I have had the rare opportunity to wake up every morning and view an old 1880 oil painting by the famous British Impressionist James Charles (1851-1906)
James Charles, Untitled
[link] It was just a freak accident that I connected with the right dealer at the right time and could buy this painting. It really belongs in a museum. James Charles's father was a cabinet maker and raised a gifted child. He was groomed and accepted into the Royal Academy and a student he apparently made many friends. Bored with the RA's structure and due to events in the art-world, he dropped out of the RA and joined the impressionists movement. He finished at the Académie Julian in France and pursued and promoted the plein-air movement where basically the artists worked to capture the lighting of out-door nature. The painting I have is untitled, but consists of a straw thatched roof cabin, a typical scene in some older James Charles paintings. It's very rich impasto technique gives the scene a 3D look, but still impressionistic.

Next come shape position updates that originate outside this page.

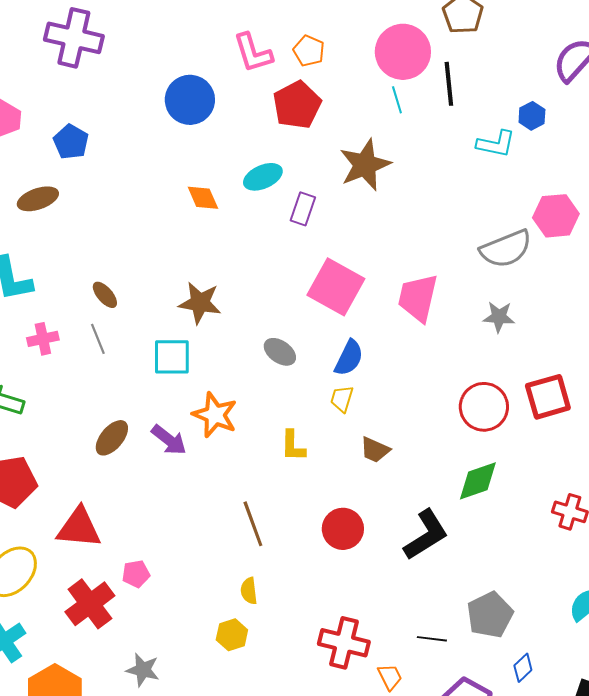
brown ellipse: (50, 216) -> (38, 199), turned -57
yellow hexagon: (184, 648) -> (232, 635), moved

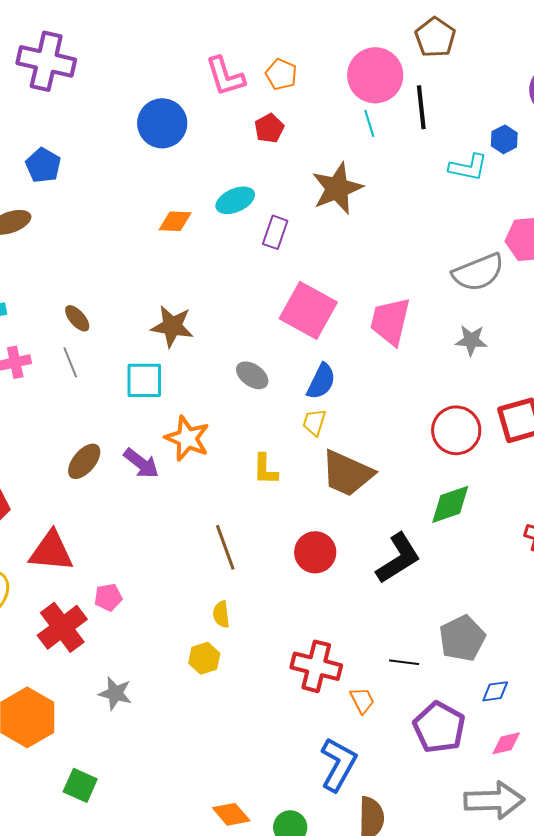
red pentagon: (297, 105) -> (269, 128), size x0.6
orange diamond: (203, 198) -> (175, 221), turned -64
brown trapezoid: (375, 450) -> (347, 473), size x1.8
blue diamond: (523, 668) -> (495, 691), turned 36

It is Autumn and a fire burns in the fireplace. Grasses are dry and trees, while still green but has a brown shade of the seasons change upon them. Unlike the impressionists like Monet, Degas, Cezanne, James Charles was not shy of detail. He will add these amazingly detailed highlights to the larger brush work that complete the picture as can be seen in the in the roof and grasses. I've really come to enjoy this painting more and more. Even more impressive when you come to appreciate that it is plein-air and was all done outdoors at the scene being painted.